Task directions →
The first line of the entries below, the line containing "### String Engine", and every line between them should be repeated exactly, and nothing else.

Stored data →

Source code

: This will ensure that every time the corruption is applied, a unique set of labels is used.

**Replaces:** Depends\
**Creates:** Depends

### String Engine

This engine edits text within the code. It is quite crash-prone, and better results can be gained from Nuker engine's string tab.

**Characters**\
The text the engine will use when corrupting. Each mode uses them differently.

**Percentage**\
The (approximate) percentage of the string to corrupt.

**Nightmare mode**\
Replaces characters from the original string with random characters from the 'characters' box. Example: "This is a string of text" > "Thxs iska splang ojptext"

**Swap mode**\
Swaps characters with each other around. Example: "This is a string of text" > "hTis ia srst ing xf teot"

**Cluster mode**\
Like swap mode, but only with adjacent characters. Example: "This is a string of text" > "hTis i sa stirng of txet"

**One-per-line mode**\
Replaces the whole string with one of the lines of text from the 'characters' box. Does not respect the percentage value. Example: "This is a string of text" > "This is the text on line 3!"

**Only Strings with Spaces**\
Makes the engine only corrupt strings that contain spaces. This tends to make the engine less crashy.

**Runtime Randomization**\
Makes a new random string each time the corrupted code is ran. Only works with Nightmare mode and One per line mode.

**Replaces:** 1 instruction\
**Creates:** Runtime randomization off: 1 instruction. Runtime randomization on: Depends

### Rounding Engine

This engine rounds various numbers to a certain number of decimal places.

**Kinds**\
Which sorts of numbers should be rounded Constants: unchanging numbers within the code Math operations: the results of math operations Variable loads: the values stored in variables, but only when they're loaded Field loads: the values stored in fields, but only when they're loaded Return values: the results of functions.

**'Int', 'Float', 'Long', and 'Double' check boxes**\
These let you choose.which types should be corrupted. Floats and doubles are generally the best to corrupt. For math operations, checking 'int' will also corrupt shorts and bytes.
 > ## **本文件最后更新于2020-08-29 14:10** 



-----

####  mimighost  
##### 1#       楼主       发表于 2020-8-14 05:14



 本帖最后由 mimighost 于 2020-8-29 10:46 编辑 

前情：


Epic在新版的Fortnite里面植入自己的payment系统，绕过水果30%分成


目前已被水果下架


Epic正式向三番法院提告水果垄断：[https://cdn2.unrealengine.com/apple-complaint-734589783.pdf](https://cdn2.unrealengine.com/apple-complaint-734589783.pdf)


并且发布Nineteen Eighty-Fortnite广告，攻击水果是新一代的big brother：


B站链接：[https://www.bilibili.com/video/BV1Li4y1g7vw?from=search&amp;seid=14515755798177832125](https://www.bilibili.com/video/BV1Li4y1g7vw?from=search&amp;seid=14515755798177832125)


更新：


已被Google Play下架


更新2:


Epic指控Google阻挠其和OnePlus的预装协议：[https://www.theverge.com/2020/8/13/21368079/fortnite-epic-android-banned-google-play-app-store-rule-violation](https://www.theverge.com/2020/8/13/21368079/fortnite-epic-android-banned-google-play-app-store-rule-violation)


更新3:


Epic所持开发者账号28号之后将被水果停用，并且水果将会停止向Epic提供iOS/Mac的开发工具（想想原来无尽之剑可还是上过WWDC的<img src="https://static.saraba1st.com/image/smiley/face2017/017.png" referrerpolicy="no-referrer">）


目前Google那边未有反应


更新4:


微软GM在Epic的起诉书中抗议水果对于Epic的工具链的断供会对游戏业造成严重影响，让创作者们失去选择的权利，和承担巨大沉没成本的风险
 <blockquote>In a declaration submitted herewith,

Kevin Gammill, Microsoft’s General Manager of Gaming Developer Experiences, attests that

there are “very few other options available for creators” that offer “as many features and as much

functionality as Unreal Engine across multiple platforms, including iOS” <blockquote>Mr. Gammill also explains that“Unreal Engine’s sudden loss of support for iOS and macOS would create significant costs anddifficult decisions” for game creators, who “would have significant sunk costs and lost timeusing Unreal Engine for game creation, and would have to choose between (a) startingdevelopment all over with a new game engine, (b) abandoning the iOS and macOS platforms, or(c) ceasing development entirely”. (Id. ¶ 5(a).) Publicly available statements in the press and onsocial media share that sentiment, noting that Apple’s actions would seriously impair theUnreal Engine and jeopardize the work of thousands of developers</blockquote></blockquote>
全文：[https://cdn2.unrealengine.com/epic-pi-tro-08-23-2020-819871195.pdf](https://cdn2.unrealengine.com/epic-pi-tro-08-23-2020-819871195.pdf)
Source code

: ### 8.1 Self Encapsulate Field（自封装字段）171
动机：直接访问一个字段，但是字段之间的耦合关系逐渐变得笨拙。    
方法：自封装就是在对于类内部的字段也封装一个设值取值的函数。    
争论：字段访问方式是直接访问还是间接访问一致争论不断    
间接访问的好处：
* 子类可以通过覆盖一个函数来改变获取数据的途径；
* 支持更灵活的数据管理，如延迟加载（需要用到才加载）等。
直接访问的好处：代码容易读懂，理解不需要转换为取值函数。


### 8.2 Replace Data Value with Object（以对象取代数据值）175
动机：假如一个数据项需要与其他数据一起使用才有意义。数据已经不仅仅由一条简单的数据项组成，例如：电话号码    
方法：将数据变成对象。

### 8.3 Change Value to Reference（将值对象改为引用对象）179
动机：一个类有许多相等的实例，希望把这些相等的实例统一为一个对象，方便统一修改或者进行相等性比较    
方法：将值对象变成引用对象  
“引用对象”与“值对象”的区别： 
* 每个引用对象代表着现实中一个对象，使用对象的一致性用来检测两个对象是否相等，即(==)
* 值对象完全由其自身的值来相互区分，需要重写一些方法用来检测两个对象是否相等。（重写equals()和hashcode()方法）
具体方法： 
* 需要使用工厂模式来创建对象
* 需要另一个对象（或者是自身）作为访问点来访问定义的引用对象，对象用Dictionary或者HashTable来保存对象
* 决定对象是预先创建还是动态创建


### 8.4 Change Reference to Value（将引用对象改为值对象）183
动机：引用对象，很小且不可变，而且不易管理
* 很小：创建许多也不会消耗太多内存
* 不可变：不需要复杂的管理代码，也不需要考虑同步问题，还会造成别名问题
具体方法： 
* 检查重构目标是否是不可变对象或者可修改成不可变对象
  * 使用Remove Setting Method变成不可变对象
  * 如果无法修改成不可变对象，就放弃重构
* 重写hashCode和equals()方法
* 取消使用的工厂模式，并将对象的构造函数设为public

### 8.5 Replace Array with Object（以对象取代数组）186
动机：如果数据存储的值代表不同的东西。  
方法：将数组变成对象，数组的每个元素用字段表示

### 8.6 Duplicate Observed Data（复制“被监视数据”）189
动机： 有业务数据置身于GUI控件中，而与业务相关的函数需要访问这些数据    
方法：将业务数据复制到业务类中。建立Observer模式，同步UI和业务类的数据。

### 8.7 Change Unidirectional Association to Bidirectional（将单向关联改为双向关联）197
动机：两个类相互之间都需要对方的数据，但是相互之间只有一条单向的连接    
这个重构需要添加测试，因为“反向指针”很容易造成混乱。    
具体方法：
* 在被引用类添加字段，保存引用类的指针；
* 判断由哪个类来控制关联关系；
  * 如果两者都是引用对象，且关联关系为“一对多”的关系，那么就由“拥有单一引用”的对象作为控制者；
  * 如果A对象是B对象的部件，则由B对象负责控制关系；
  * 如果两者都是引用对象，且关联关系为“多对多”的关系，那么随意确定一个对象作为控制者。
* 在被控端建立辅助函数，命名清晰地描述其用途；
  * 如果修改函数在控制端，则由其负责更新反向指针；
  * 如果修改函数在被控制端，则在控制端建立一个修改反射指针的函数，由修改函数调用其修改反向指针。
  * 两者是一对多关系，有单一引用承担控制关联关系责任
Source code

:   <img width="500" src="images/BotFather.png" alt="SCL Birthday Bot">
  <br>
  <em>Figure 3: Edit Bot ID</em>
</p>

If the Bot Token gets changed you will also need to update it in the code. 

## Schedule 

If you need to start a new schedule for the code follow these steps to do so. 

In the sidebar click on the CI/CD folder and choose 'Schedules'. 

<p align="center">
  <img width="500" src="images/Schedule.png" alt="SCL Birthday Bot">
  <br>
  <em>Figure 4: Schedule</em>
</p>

Solution to this problem →
Source code

: This will ensure that every time the corruption is applied, a unique set of labels is used.

**Replaces:** Depends\
**Creates:** Depends

### String Engine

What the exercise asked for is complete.